As the pericope describes the ruler’s increasing isolation as well as his misery and depression, it also illustrates his failure on a personal level by way of viciously planning revenge. The story details how Saul, far from a villain, first can cope with defeat and rejection. However, it also points out how his tragic destiny gets the best of him; Saul’s despair finally misleads him to channel his anger in sinful ways. Once he draws the spear against David (1 Samuel 18:11), Saul becomes guilty of intentionally attempting murder (Exodus 21:14; Deuteronomy 19:1-12). God’s election of David as future ruler leaves Saul fearful. We witness both the tragedy of Saul and his entanglement in vicious acts. The stories between Saul and David present a variation of Saul’s drastic attempt to kill David (1 Samuel 19-26). 
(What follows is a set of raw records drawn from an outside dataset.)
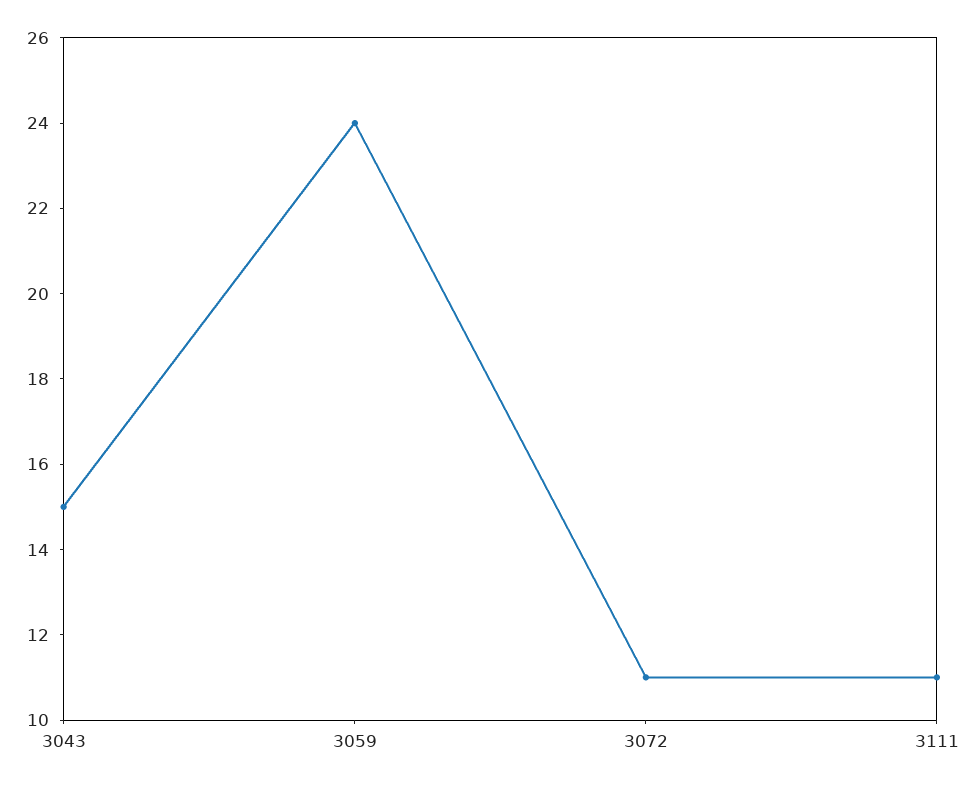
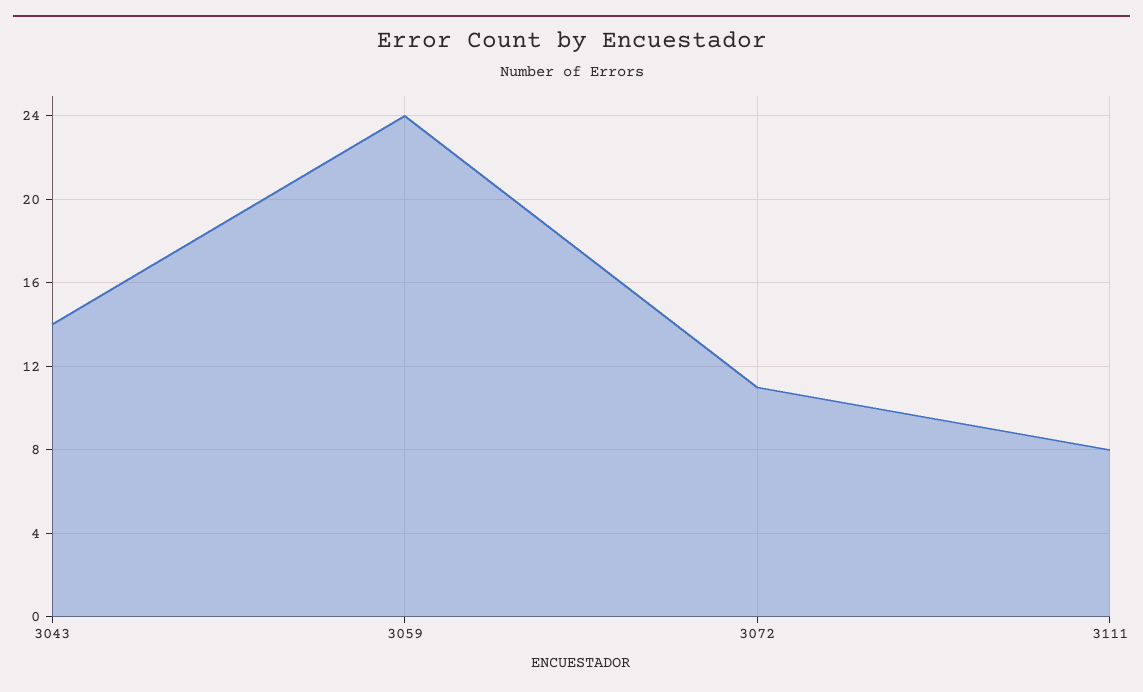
  {
-   "3043": 15,
+   "3043": 14,
    "3059": 24,
    "3072": 11,
-   "3111": 11
+   "3111": 8
  }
Our pericope and the varying storylines in the same vein invite us not to whole-heartedly dismiss Saul as a classical villain. Rather, our pericope in particular seeks to gain compassion for Saul as an example of a ruler living in the shadow of God’s rejection. It presents the anxiety of an anxious soul eaten up by David’s success. Yet beyond this, it also presents Saul as an example for making bad, misguided decisions, so much that he finally sets up a dangerous quest for David. Saul seeks to dispatch him as a commander in war (1 Samuel 18:13) in the hope that he might die. This is yet another form in which Saul tries to harm David, who yet succeeds and whose accomplishments are grounded in Yahweh’s help and trust in Yahweh. 

Saul’s character may sharpen our view of the ways we might be living with our own destiny in light of God’s blessings of others. Saul’s challenge of the spirit-gifted David invites us to think whether and how we may be taking revenge on others in light of our own destiny and whether by doing so we in fact may betray our faith’s principles. The stories of Saul’s pursuit of David in 1 Samuel 16-26 are examples that express the same theme of hatred that causes Saul to throw the spear against his opponent.

Reassurance and rejection even through a viciously expanded quest (1 Samuel 18:13-15)

Historically, these narratives at the court are embedded in Israel’s and Judah’s rivalry. David’s dynastic legacy and Saul’s incapability of establishing his house serve as the storyline’s backbone. God’s free election of a ruler unfolds as David’s ongoing success.

David’s therapeutic efforts against an evil spirit

When David plays before Saul, he is able to soothe the desperate ruler from the ecstatic rave that the evil spirit causes as it haunts the king (1 Samuel 18:10). David’s calming presence is a token of the one-sided relationship between both Saul and David. God’s election and Saul’s rejection must be lived out separately. The spirit symbolizes God’s presence in David’s life and the election of God. It poses the question of whether Saul can indeed be fully held responsible for his attempts at taking revenge on David. Another interpretive question is whether David’s therapy for the depressed king presents the image of the pious, singing courtier, to which the headings of the David-Psalms (Psalm 3-41, 51-72) allude. David’s beneficial presence at the court leads to his achievements as a military leader and, taken altogether, it paints the image of a rounded, successful, and heroic life.

“…and Jonathan loved him like his own soul” (18:1, 3): Male friendship or romantic love?

Our pericope briefly and clearly describes how Jonathan is drawn to David (1 Samuel 18:1). It rejoices in the affection between the two men, describing their friendship as carefree. When it adds the official covenant and the symbolic exchange of the royal rope and armor (1 Samuel 18:3-4), it reckons with the serious social space of the court, in particular, that Jonathan is a representative of the king. David later responds to this jaunty description of the same-gender affection of Jonathan in his love song for the deceased friend: “your love to me was wonderful, surpassing the love of women” (2 Samuel 1:26.) We can easily imagine that priestly circles in Israel may have taken issue with same-gendered love (Leviticus 18:22; 20:13), yet 1 Samuel 18:1-5 openly celebrates the affection between David and Jonathan as one joyful aspect of the life of the successful, chosen, young King David.